Enoranta’s vision of the future is dazzling in it’s life force, restoring the reader’s ability to dream.

 


Daughters of the World was nominated for the Topelius Prize 2023.

Daughters of the World received the Young Aleksis Prize 2023.

Daughters of the World received  the Anni Swan Medal 2024.


Publisher: WSOY
Year: 2022
Formats: Book, Audio Book, E-book
Cover: Riikka Turkulainen


Caption

Our historiography is crowded with visionaries that have invented brave new world orders, implemented them by force or dreamt about them silently by attic windows. Some people say the world is a machinery of unpredictable irrationality. Benevolent ideas have had disastrous consequences, and the roots of new civilisations have emerged from beneath the most horrendous opression. Some say that the world, or at least the history of humankind, is a predictable system with eras running in cycles from destruction to flourish, destruction to flourish. Human beings are selfish, power-seeking, violent animals that are easily corrupted. This is what has been claimed in the world of private ownership following the invention of agriculture, a world that has never been equally shared between all living creatures and where one has been forced to either fight or numb oneself to survive. Human beings are altruistic animals motivated by love, that thrive when working for the benefit of others. This is what people started to claim while raising the building blocks of the Earth Home, and it is a self-fulfilling prophecy. It is a self-fulfilling prophecy, to a large extent.

 


Reviews

”The idealism in the novel is delightfully sincere and shameless, it recognizes the danger of ranting and charges towards such danger with a joyous laugh. – – …The Daughters of the World, a brave utopia that would serve well in the hands of all kinds of leaders of the world.”

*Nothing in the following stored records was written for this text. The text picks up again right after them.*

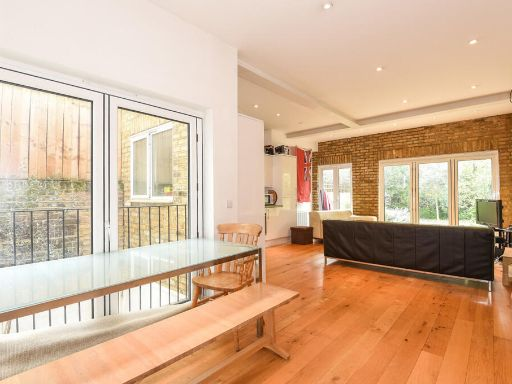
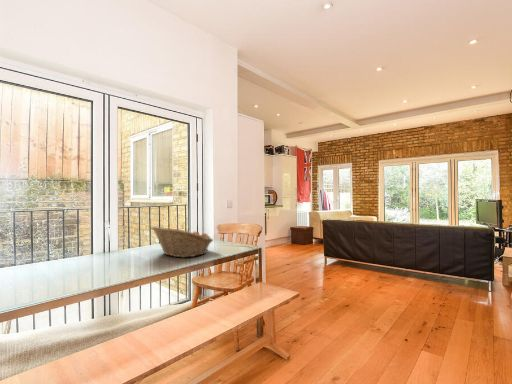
+ fruit basket [151,225,214,258]
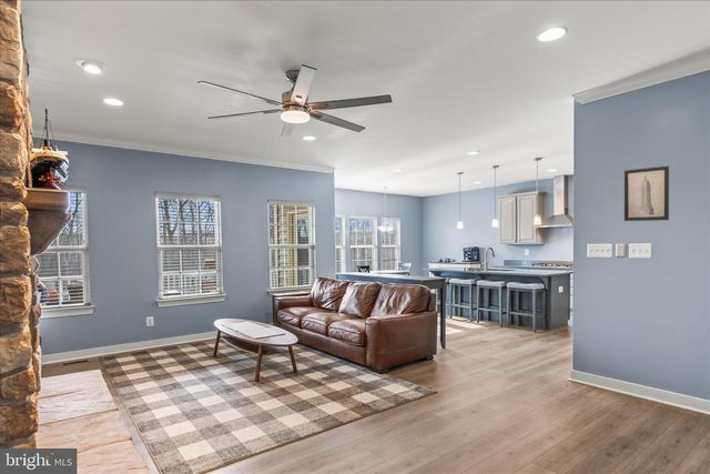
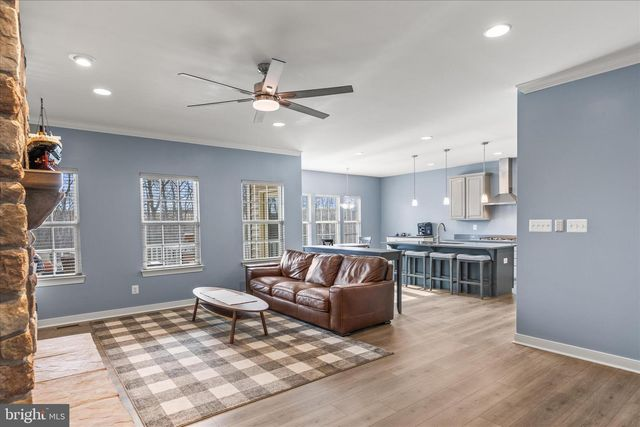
- wall art [623,165,670,222]
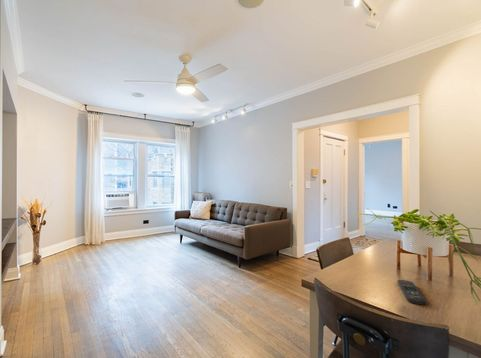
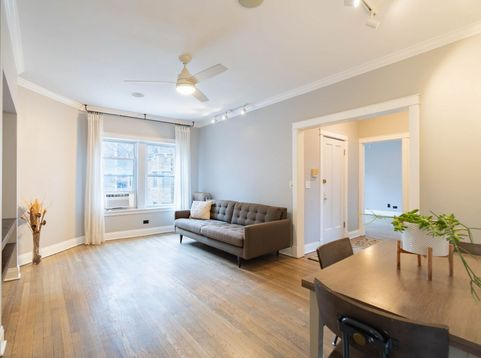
- remote control [397,279,427,305]
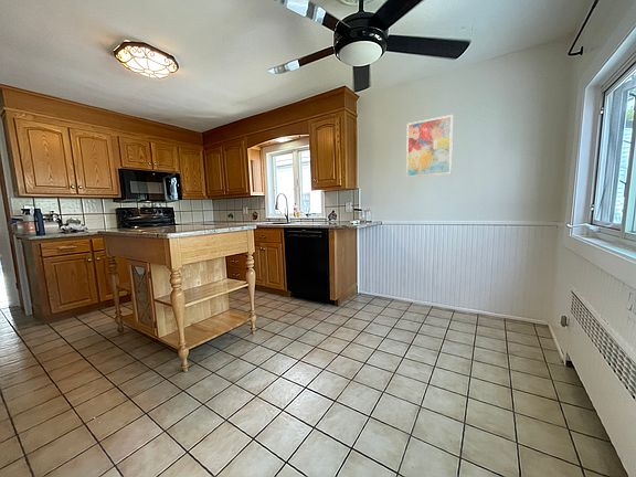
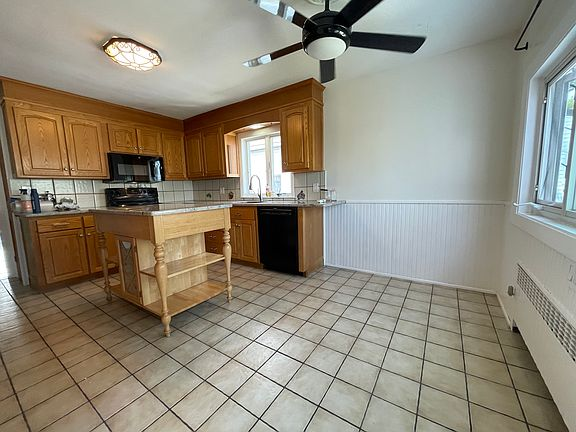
- wall art [405,114,454,179]
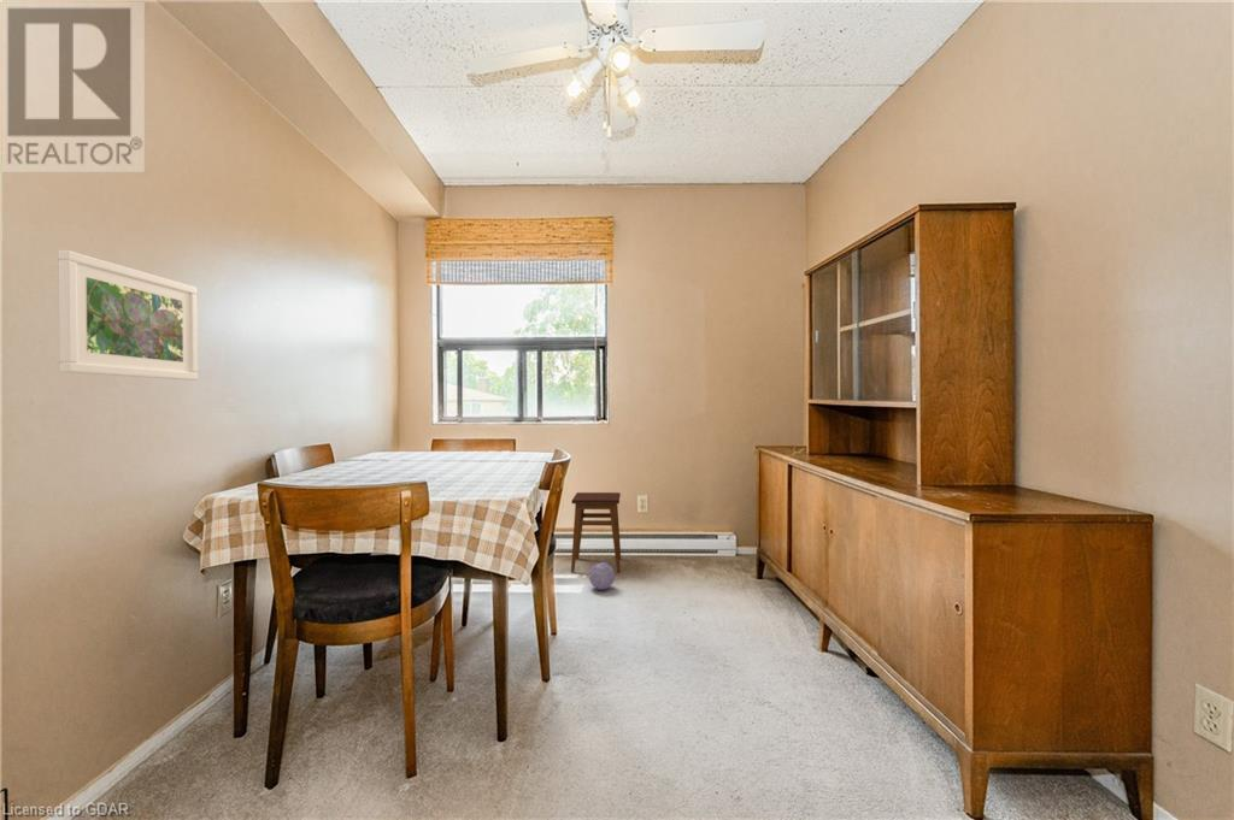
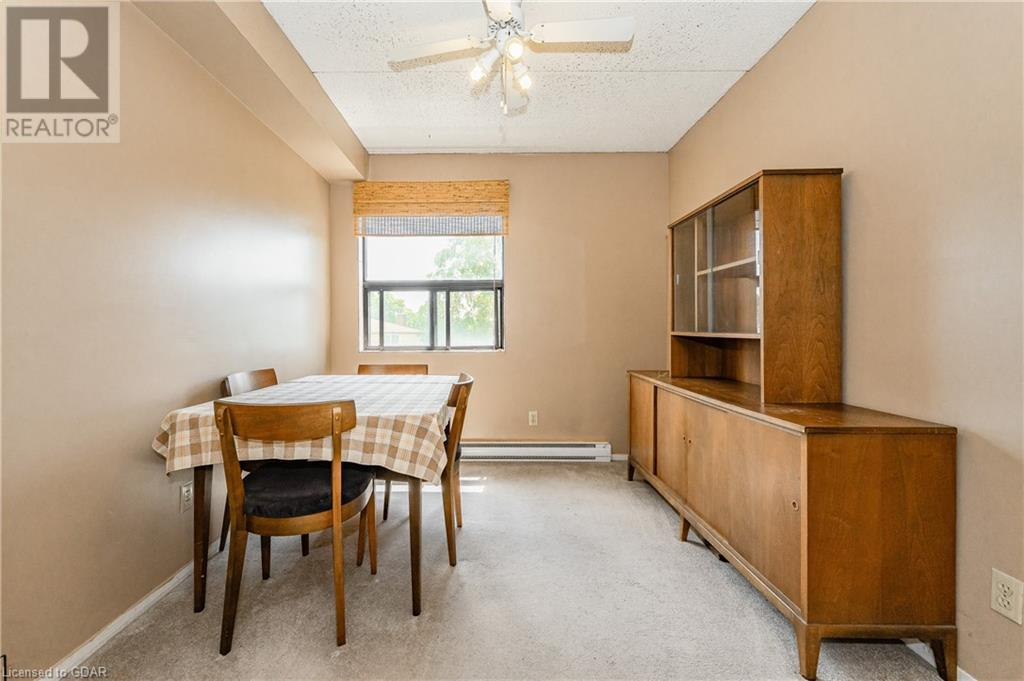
- stool [570,491,622,573]
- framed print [57,249,199,382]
- decorative ball [588,561,616,591]
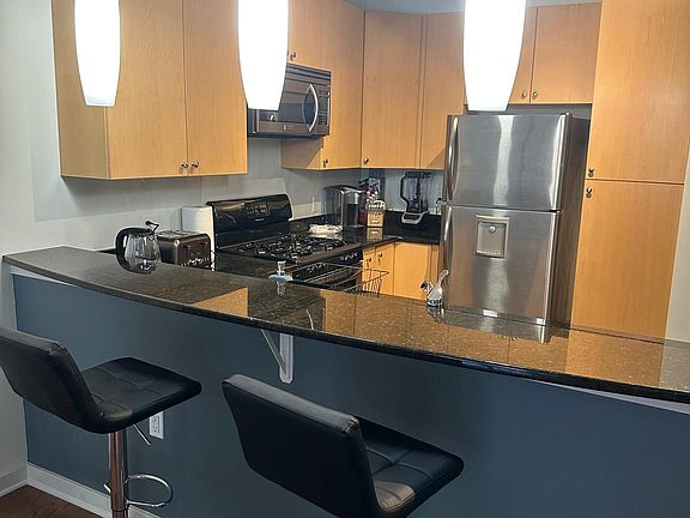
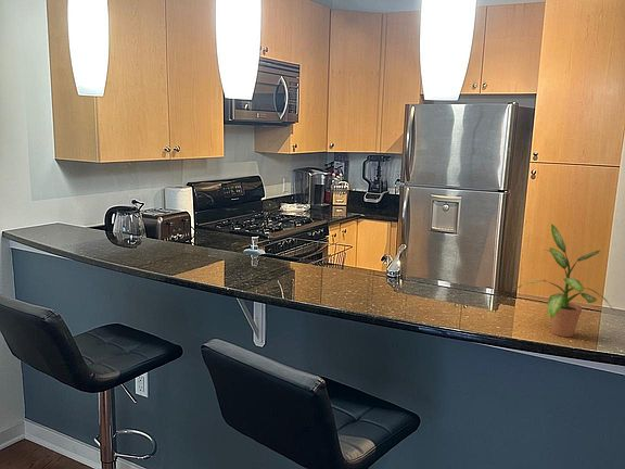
+ potted plant [516,223,616,338]
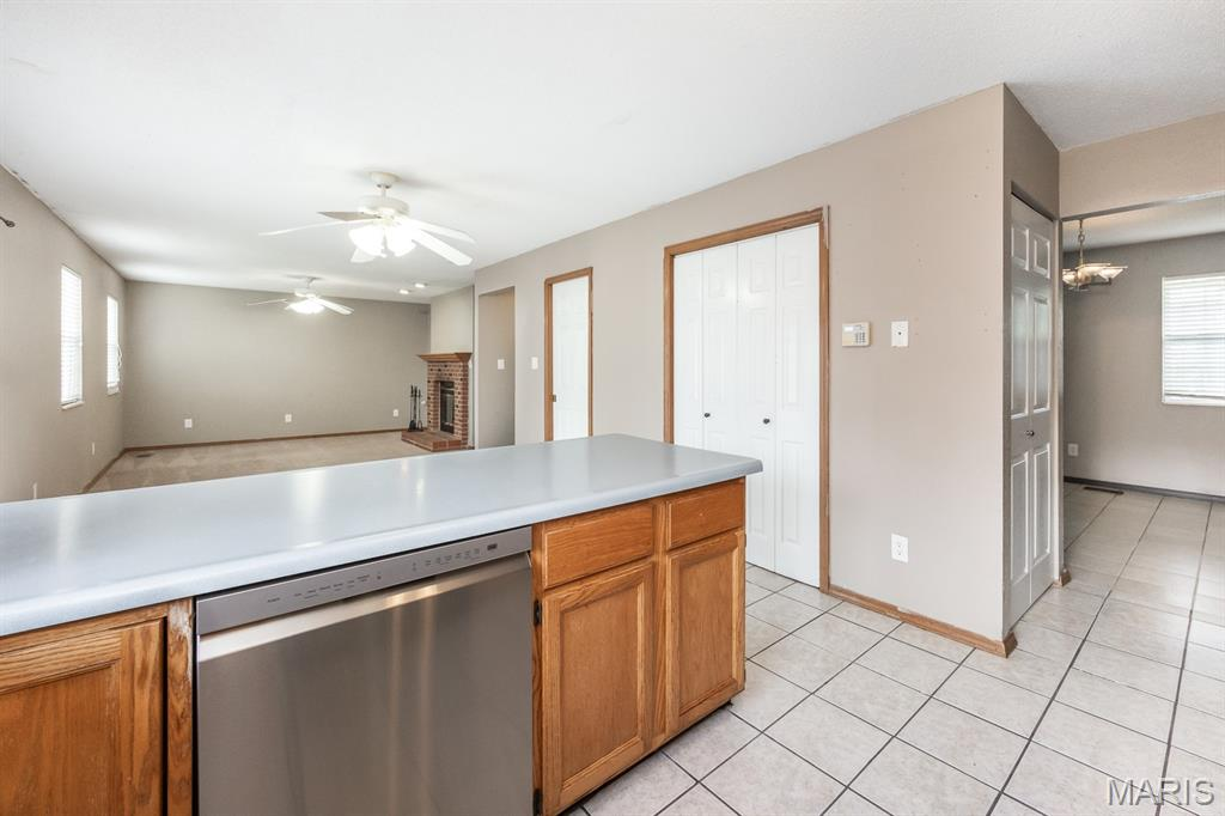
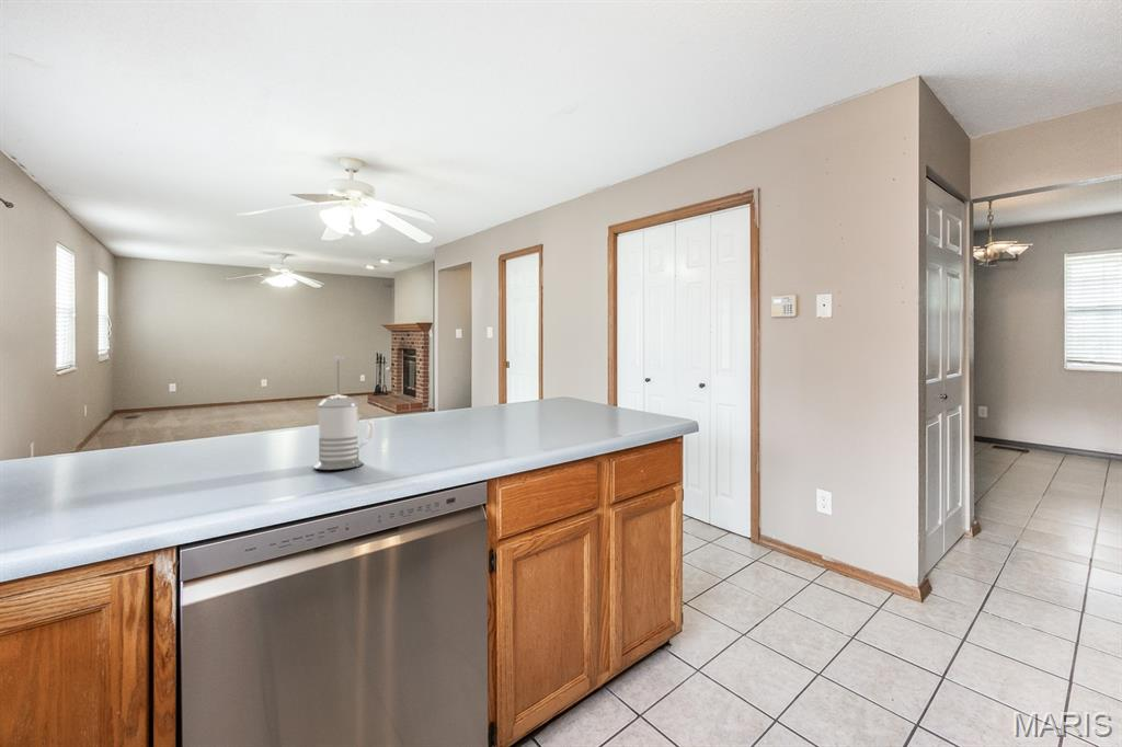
+ french press [312,355,374,471]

– Arla Kanerva, Helsingin Sanomat newspaper


”Daughters of the World – – confirms her already phenomenal skill as a creator of whole, intact worlds. Enoranta seamlessly weaves together questions of egalitarian social systems, consumerist capitalism and the regeneration of nature and species diversity. At a time when life on the brink of ecocatastrophe brings much hopelessness and sadness, Enoranta makes us look at today’s world differently and at the same time encourages us to strive for a different kind of future.”

– Jury statement of the Anni Swan Medal, IBBY Finland


The utopia of the Earth Home is distant, yet at the same time realistic enough to be believable. The protagonists’ journey unfurls the world to the reader and at the same time says a lot about accepting oneself and others, about the finiteness of natural resources and the infiniteness of love. The only bad thing about the novel is that the world it promises isn’t – yet – true.

– Joonas Riekkola, Savon Sanomat newspaper


”The novel is a description of a future world, where the problems of climate crisis and polluted environment have been solved. This kind of optimism is really called for in speculative fiction right now.”

– Niina Tolonen, Tähtivaeltaja magazine


”Enoranta has built her utopia to be a place I would like to try and live in. I read the novel lingering, savouring, wishing I could stay on it’s pages and rest for a while longer. – – …one of the most refreshing novels published in the recent years.”

– Mia Myllymäki, Kosmoskynä web magazine


”Enoranta is one of the best genre authors in Finland today, and Daughters of the World is no exception to her work. Seemingly a YA book, the novel can be recommended to anyone, especially since utopia depictions this succesful have rarely been published.”

– Marianne Leikomaa, Portti Science Fiction Magazine


”The Daughters of the World is a novel that exudes life and love, and gives hope for a better future.”